WHAT ARE HYBRID APPLIANCES?
Hybrid appliances in a very general sense are just two different orthodontic appliances used in conjunction (at the same time) or serially (one after the other). This scenario tends to be fairly common in orthodontics. A common situation will find an orthodontist doing expansion as well as aligning teeth (braces and expander). Another orthodontist will correct a front-to-back bite discrepancy with an appliance like a Herbst or Mara before lining up the teeth with braces or Invisalign. Sometimes an orthodontist will treat the lower teeth with Invisalign while tackling the bite using a Carriere appliance.
The basic idea is that you tackle one problem either before you tackle another problem (sometimes concurrently).
BRACES OR ALIGNERS - THAT IS THE QUESTION???
Quite often patients want to know which is better braces or aligners? The answer to the question may be braces in certain circumstances and aligners in others. Each clinical scenario dictates its own priorities.
Sometimes the answer to the question, "which is better braces or aligners" is...
Yes, both braces AND aligners are best. Braces are best to tackle the really hard things that aligners don't do as well and aligners are best to handle the movements that they excel at. Feel free to insert your favorite "with our powers combined - we are Captain Planet" quote, here. In this type of scenario, an orthodontist will ask a patient (typically an adult) if they can see themselves wearing braces for 6-9 months before switching to aligners. If the answer to that question is "yes, doc, I think I could manage it if I only had to wear braces for 9 months and then switch to aligners for the remainder of my treatment", then that patient may well be a candidate for a hybrid-appliance treatment (braces AND aligners).
WAIT A MINUTE - BRACES AND ALIGNERS - DOESN'T THAT COST MORE?
Simple answer. Yes - absolutely. The more complex answer is that a combination of braces and aligners incorporates both physical appliances and you would expect that to cover the lab/material costs for both that there would be a price increase.
Another way to view this price increase is to think, "how much would I pay to get done with treatment around 6 months sooner"? If your treatment is relatively complex and you can come up with a monetary value that you would pay to speed up your treatment, then you may be a candidate for this type of treatment. Quite often a combination of two appliances applied at the proper time is both faster and more effective. Here, the appliance (braces) better suited to handling large alignment corrections, front-to-back bite corrections, and large vertical corrections tackles those problems. Next the appliance best suited to subtle and delicate finishing tasks handles those problems (aligners).
Please don't misunderstand I'm not saying that you cannot handle both sets of tasks with either appliance but this is a bit like an Olympian who could change size and shape at will. For the shot-put the Olympian would put on bulk and throw the shot an incredible distance.
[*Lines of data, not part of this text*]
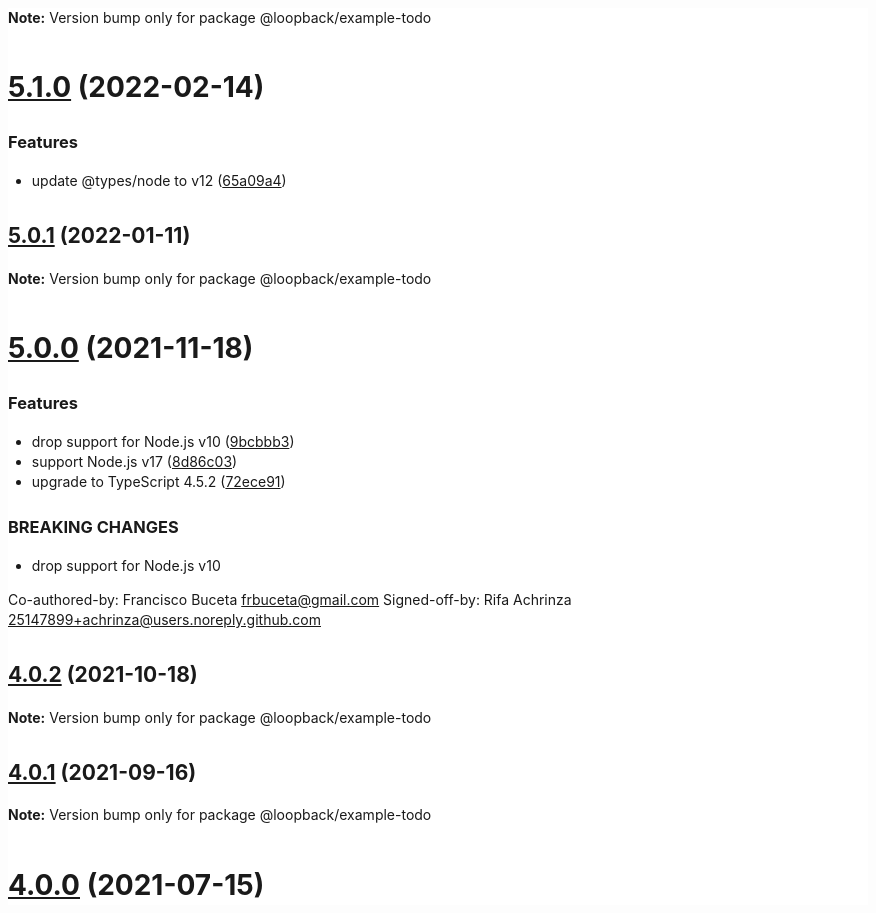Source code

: **Note:** Version bump only for package @loopback/example-todo

# [5.1.0](https://github.com/loopbackio/loopback-next/compare/@loopback/example-todo@5.0.1...@loopback/example-todo@5.1.0) (2022-02-14)

### Features

- update @types/node to v12 ([65a09a4](https://github.com/loopbackio/loopback-next/commit/65a09a406e4865f774f97b58af9e616733b8b255))

## [5.0.1](https://github.com/loopbackio/loopback-next/compare/@loopback/example-todo@5.0.0...@loopback/example-todo@5.0.1) (2022-01-11)

**Note:** Version bump only for package @loopback/example-todo

# [5.0.0](https://github.com/loopbackio/loopback-next/compare/@loopback/example-todo@4.0.2...@loopback/example-todo@5.0.0) (2021-11-18)

### Features

- drop support for Node.js v10 ([9bcbbb3](https://github.com/loopbackio/loopback-next/commit/9bcbbb358ec3eabc3033d4e7e1c22b524a7069b3))
- support Node.js v17 ([8d86c03](https://github.com/loopbackio/loopback-next/commit/8d86c03cb7047e2b1f18d05870628ef5783e71b2))
- upgrade to TypeScript 4.5.2 ([72ece91](https://github.com/loopbackio/loopback-next/commit/72ece91289ecfdfd8747bb9888ad75db73e8ff4b))

### BREAKING CHANGES

- drop support for Node.js v10

Co-authored-by: Francisco Buceta <frbuceta@gmail.com>
Signed-off-by: Rifa Achrinza <25147899+achrinza@users.noreply.github.com>

## [4.0.2](https://github.com/loopbackio/loopback-next/compare/@loopback/example-todo@4.0.1...@loopback/example-todo@4.0.2) (2021-10-18)

**Note:** Version bump only for package @loopback/example-todo

## [4.0.1](https://github.com/loopbackio/loopback-next/compare/@loopback/example-todo@4.0.0...@loopback/example-todo@4.0.1) (2021-09-16)

**Note:** Version bump only for package @loopback/example-todo

# [4.0.0](https://github.com/loopbackio/loopback-next/compare/@loopback/example-todo@3.11.1...@loopback/example-todo@4.0.0) (2021-07-15)
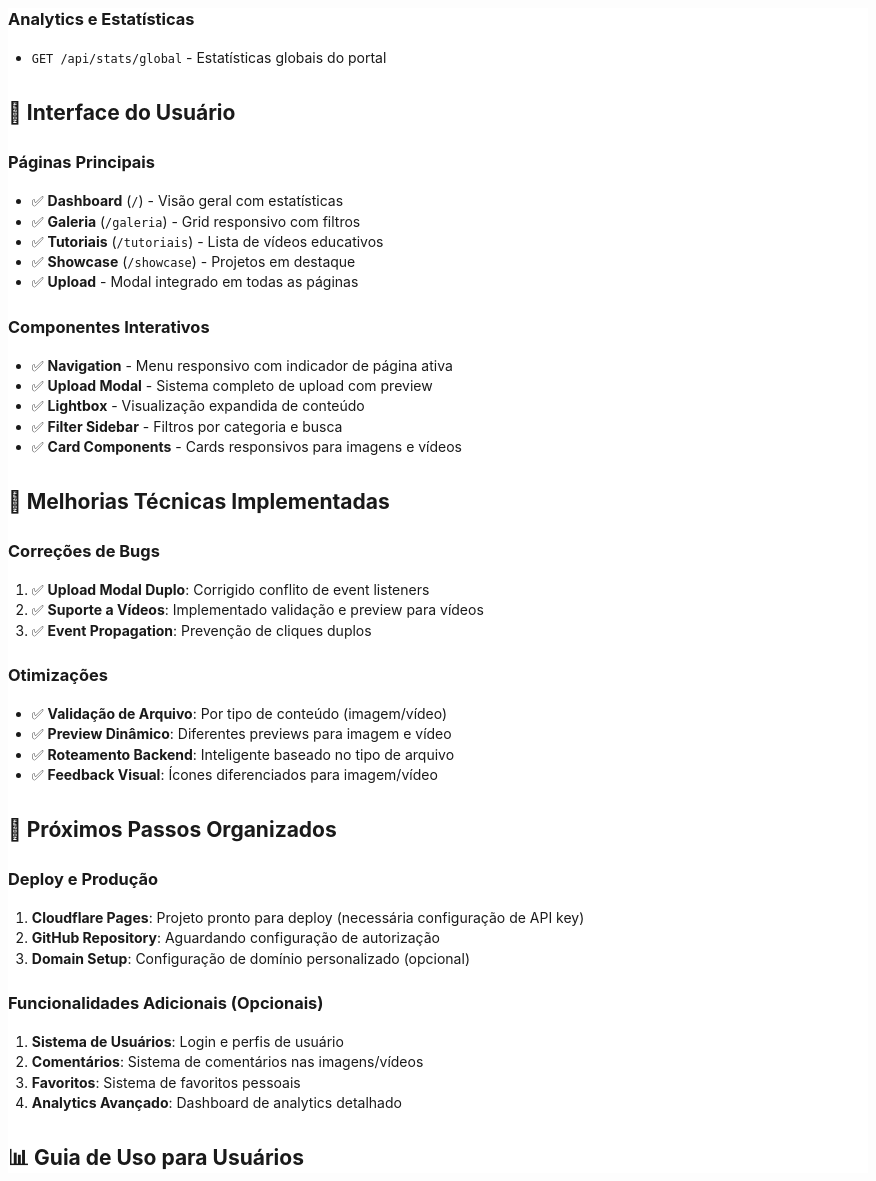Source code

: ### **Analytics e Estatísticas**
- `GET /api/stats/global` - Estatísticas globais do portal

## 🎨 **Interface do Usuário**

### **Páginas Principais**
- ✅ **Dashboard** (`/`) - Visão geral com estatísticas
- ✅ **Galeria** (`/galeria`) - Grid responsivo com filtros
- ✅ **Tutoriais** (`/tutoriais`) - Lista de vídeos educativos
- ✅ **Showcase** (`/showcase`) - Projetos em destaque
- ✅ **Upload** - Modal integrado em todas as páginas

### **Componentes Interativos**
- ✅ **Navigation** - Menu responsivo com indicador de página ativa
- ✅ **Upload Modal** - Sistema completo de upload com preview
- ✅ **Lightbox** - Visualização expandida de conteúdo
- ✅ **Filter Sidebar** - Filtros por categoria e busca
- ✅ **Card Components** - Cards responsivos para imagens e vídeos

## 🔧 **Melhorias Técnicas Implementadas**

### **Correções de Bugs**
1. ✅ **Upload Modal Duplo**: Corrigido conflito de event listeners
2. ✅ **Suporte a Vídeos**: Implementado validação e preview para vídeos
3. ✅ **Event Propagation**: Prevenção de cliques duplos

### **Otimizações**
- ✅ **Validação de Arquivo**: Por tipo de conteúdo (imagem/vídeo)
- ✅ **Preview Dinâmico**: Diferentes previews para imagem e vídeo  
- ✅ **Roteamento Backend**: Inteligente baseado no tipo de arquivo
- ✅ **Feedback Visual**: Ícones diferenciados para imagem/vídeo

## 🚀 **Próximos Passos Organizados**

### **Deploy e Produção**
1. **Cloudflare Pages**: Projeto pronto para deploy (necessária configuração de API key)
2. **GitHub Repository**: Aguardando configuração de autorização
3. **Domain Setup**: Configuração de domínio personalizado (opcional)

### **Funcionalidades Adicionais** (Opcionais)
1. **Sistema de Usuários**: Login e perfis de usuário
2. **Comentários**: Sistema de comentários nas imagens/vídeos
3. **Favoritos**: Sistema de favoritos pessoais
4. **Analytics Avançado**: Dashboard de analytics detalhado

## 📊 **Guia de Uso para Usuários**
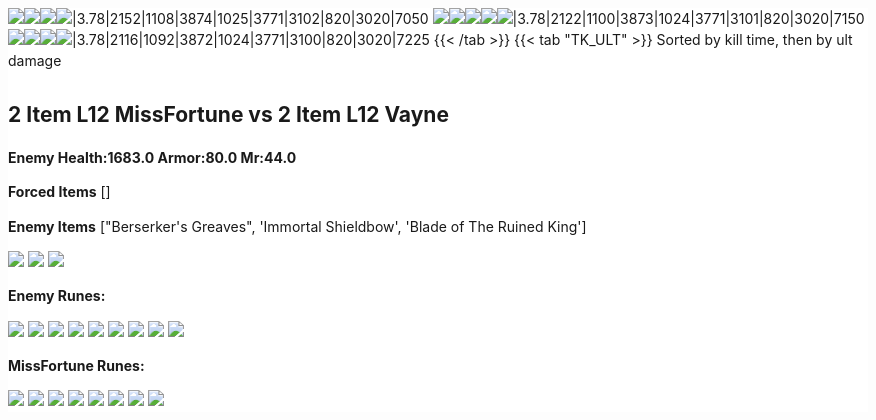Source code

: ![](/item/6672.png)![](/item/3179.png)![](/item/1055.png)![](/item/1038.png)|3.78|2152|1108|3874|1025|3771|3102|820|3020|7050
![](/item/6672.png)![](/item/6696.png)![](/item/1055.png)![](/item/1036.png)![](/item/1036.png)|3.78|2122|1100|3873|1024|3771|3101|820|3020|7150
![](/item/6672.png)![](/item/3004.png)![](/item/1055.png)![](/item/1037.png)|3.78|2116|1092|3872|1024|3771|3100|820|3020|7225
{{< /tab >}}
{{< tab "TK_ULT" >}}
Sorted by kill time, then by ult damage
## 2 Item L12 MissFortune vs 2 Item L12 Vayne

**Enemy Health:1683.0 Armor:80.0 Mr:44.0**


**Forced Items** []








**Enemy Items** ["Berserker's Greaves", 'Immortal Shieldbow', 'Blade of The Ruined King']





![](/item/3006.png)
![](/item/6673.png)
![](/item/3153.png)



**Enemy Runes:**





![](/Styles/Precision/LethalTempo/LethalTempo.png)
![](/Styles/Precision/Overheal.png)
![](/Styles/Precision/LegendAlacrity/LegendAlacrity.png)
![](/Styles/Precision/CutDown/CutDown.png)
![](/Styles/Resolve/BonePlating/BonePlating.png)
![](/Styles/Sorcery/Unflinching/Unflinching.png)
![](/StatMods/StatModsAttackSpeedIcon.png)
![](/StatMods/StatModsAdaptiveForceIcon.png)
![](/StatMods/StatModsArmorIcon.png)



**MissFortune Runes:**


![](/Styles/Precision/PressTheAttack/PressTheAttack.png)
![](/Styles/Precision/Overheal.png)
![](/Styles/Precision/LegendBloodline/LegendBloodline.png)
![](/Styles/Precision/CoupDeGrace/CoupDeGrace.png)
![](/Styles/Sorcery/AbsoluteFocus/AbsoluteFocus.png)
![](/Styles/Sorcery/GatheringStorm/GatheringStorm.png)
![](/StatMods/StatModsAdaptiveForceIcon.png)
![](/StatMods/StatModsAdaptiveForceIcon.png)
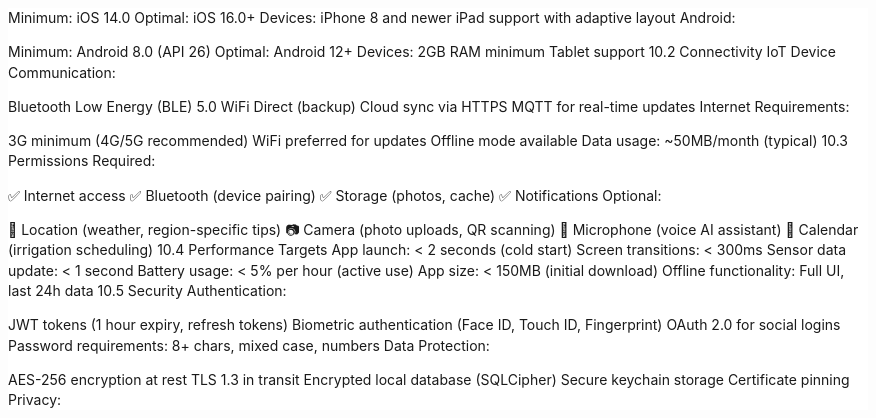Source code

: Minimum: iOS 14.0
Optimal: iOS 16.0+
Devices: iPhone 8 and newer
iPad support with adaptive layout
Android:

Minimum: Android 8.0 (API 26)
Optimal: Android 12+
Devices: 2GB RAM minimum
Tablet support
10.2 Connectivity
IoT Device Communication:

Bluetooth Low Energy (BLE) 5.0
WiFi Direct (backup)
Cloud sync via HTTPS
MQTT for real-time updates
Internet Requirements:

3G minimum (4G/5G recommended)
WiFi preferred for updates
Offline mode available
Data usage: ~50MB/month (typical)
10.3 Permissions
Required:

✅ Internet access
✅ Bluetooth (device pairing)
✅ Storage (photos, cache)
✅ Notifications
Optional:

📍 Location (weather, region-specific tips)
📷 Camera (photo uploads, QR scanning)
🎤 Microphone (voice AI assistant)
📅 Calendar (irrigation scheduling)
10.4 Performance Targets
App launch: < 2 seconds (cold start)
Screen transitions: < 300ms
Sensor data update: < 1 second
Battery usage: < 5% per hour (active use)
App size: < 150MB (initial download)
Offline functionality: Full UI, last 24h data
10.5 Security
Authentication:

JWT tokens (1 hour expiry, refresh tokens)
Biometric authentication (Face ID, Touch ID, Fingerprint)
OAuth 2.0 for social logins
Password requirements: 8+ chars, mixed case, numbers
Data Protection:

AES-256 encryption at rest
TLS 1.3 in transit
Encrypted local database (SQLCipher)
Secure keychain storage
Certificate pinning
Privacy:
For the marathon, the shape-shifting Olympian would become lean and wiry and suddenly chew through 26 miles without even breaking a sweat. The analogy breaks down a bit as we're dealing with inanimate objects and not humans but if you think of the appliances each handling the task they were best suited to, you can see how a gold-medal result is within your grasp!
Not every scenario would benefit from a hybrid-appliance approach. Sometimes a patient can select one or the other appliance and be just fine. The differences between the aligners or braces they chose and the combination-appliance may be negligible (1-2 months longer in treatment). Sometimes a patient won't trust themselves with aligners ("I snack too much") or they wouldn't be caught dead in braces as an adult. In those scenarios clear lines have been drawn and this treatment alternative may not even be worth mentioning. In other scenarios, this hybrid-appliance approach can shave off around half a year in treatment. The question for patients who would benefit from this approach is, "what's your time worth to you?"